Neighbouring Comoros, Mauritius, Mozambique, Reunion and Mayotte, Seychelles, South Africa, and the United Republic of Tanzania were prioritized for increased plague preparedness and surveillance. WHO has also helped Ethiopia and Kenya to raise preparedness levels because of their direct airline connections with Madagascar.
Improving exit screening in Madagascar
When WHO began to increase support for the Malagasy Government’s response to the outbreak, one of the first places they went was the capital’s international airport. A WHO team advised on putting in place more robust and visible public health measures.
The strengthened exit screening system provides information about plague to all travellers, screens passengers through temperature checks and medical questionnaires, and includes procedures to isolate and treat symptomatic passengers.
“The exit screening process tracks passengers from the moment they enter the airport until they board a flight. We also provided information to airline companies and spoke to airport medical personnel. We explained the disease, the risks, and how they can be prepared,” said Dr Briand.
Strengthening regional plague preparedness
For the nine priority regional countries and territories, the first step was to identify weak points in preparedness and operational readiness. WHO worked with national health authorities to complete a plague preparedness checklist to assess their readiness, and to identify concrete actions to bridge gaps.
The checklist assesses national coordination mechanisms, and logistical, epidemiological, and laboratory surveillance capabilities. It verifies that Rapid Response Teams are ready to deploy, that risk communication and community engagement strategies are prepared, and that preparedness measures are in place at points of entry.
If gaps are identified, immediate steps are taken to address them. In Seychelles, WHO supported laboratory testing of suspected cases, deployed experts and medical supplies, and provided guidance for the tracing and treatment of contacts of people suspected to be infected.
In Mauritius, in addition to completing the checklist, WHO helped to address concerns about the high number of direct flights between Madagascar and Mauritius by supporting the Health Minister to communicate the measures being taken to strengthen plague preparedness at all levels.
WHO logistics teams also prepositioned equipment and supplies – including personal protective equipment (PPE), antibiotics, and other equipment required to safely identify plague cases – in Comoros, Mauritius, Mozambique, and the United Republic of Tanzania.
Sustaining preparedness for health security
The quick and coordinated efforts to strengthen plague preparedness have also helped build regional outbreak response capacity more generally.
“We’ve accomplished a great deal in a short time, and helped to strengthen overall regional health security,” said Dr Ibrahima-Soce Fall, WHO Regional Emergencies Director for the WHO African Region.
“But to ensure longer-term sustainability, we have to provide continuing support for Madagascar’s health system to better anticipate, detect, and respond to future plague outbreaks.
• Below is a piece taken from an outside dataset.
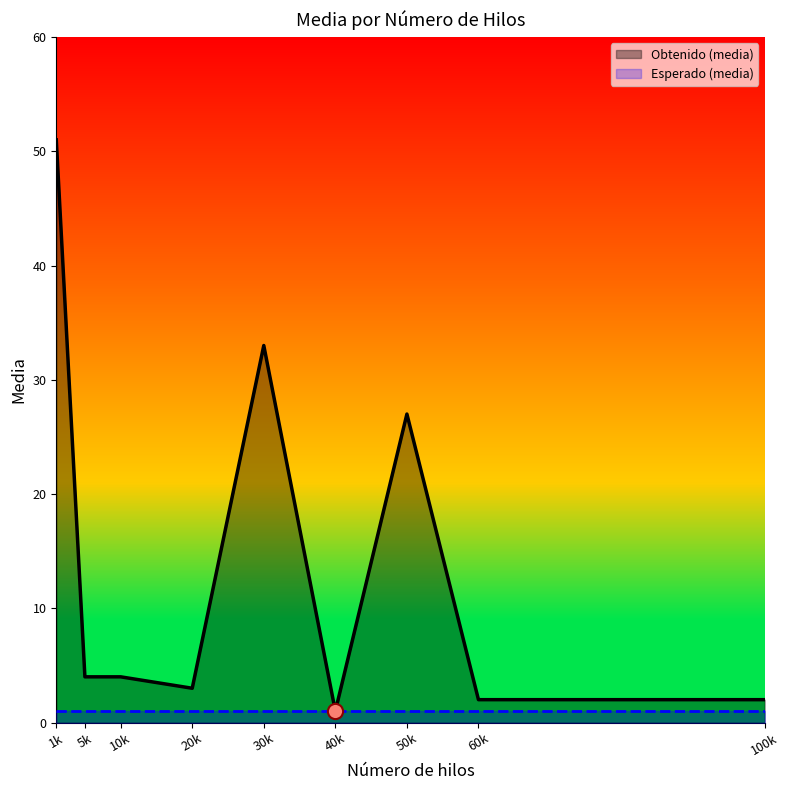

What is the highest value of the Obtenido (media) series?

51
Supporting these efforts improves health security for everyone.”
Through its Health Emergencies programme, financial support for WHO’s response to the plague outbreak in Madagascar has been provided by the WHO Contingency Fund for Emergencies (CFE) and the governments of Italy and Norway.
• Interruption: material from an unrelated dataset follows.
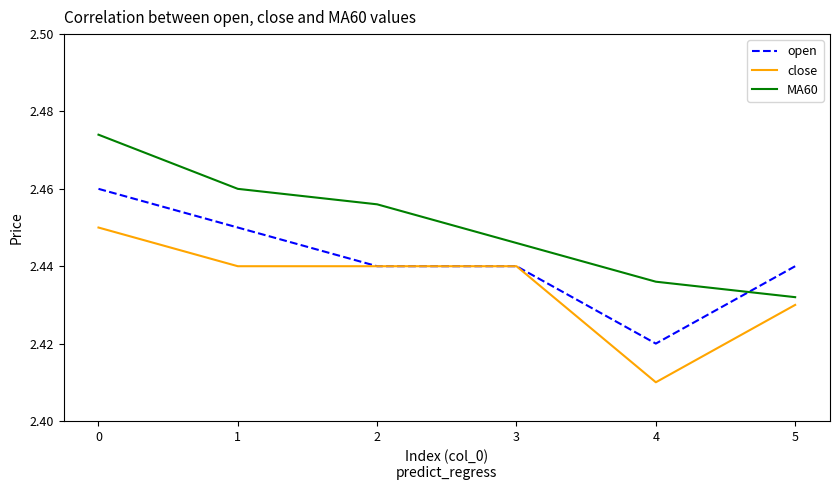

The value of MA60 at 0 is 0.9. True or false?

False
The International Federation of the Red Cross and Red Crescent Societies, as well as the Malagasy National Society, the Institute Pasteur, Médecins Sans Frontières (MSF), UNICEF, the United States Centers for Disease Control and Prevention (CDC), Santé publique France, the Global Outbreak Alert and Response Network (GOARN) and other partners are actively supporting the government and health authorities in Madagascar.
WHO has provided technical and operational support in a wide range of areas from coordination and planning to surveillance, case management, community engagement, logistics, and more.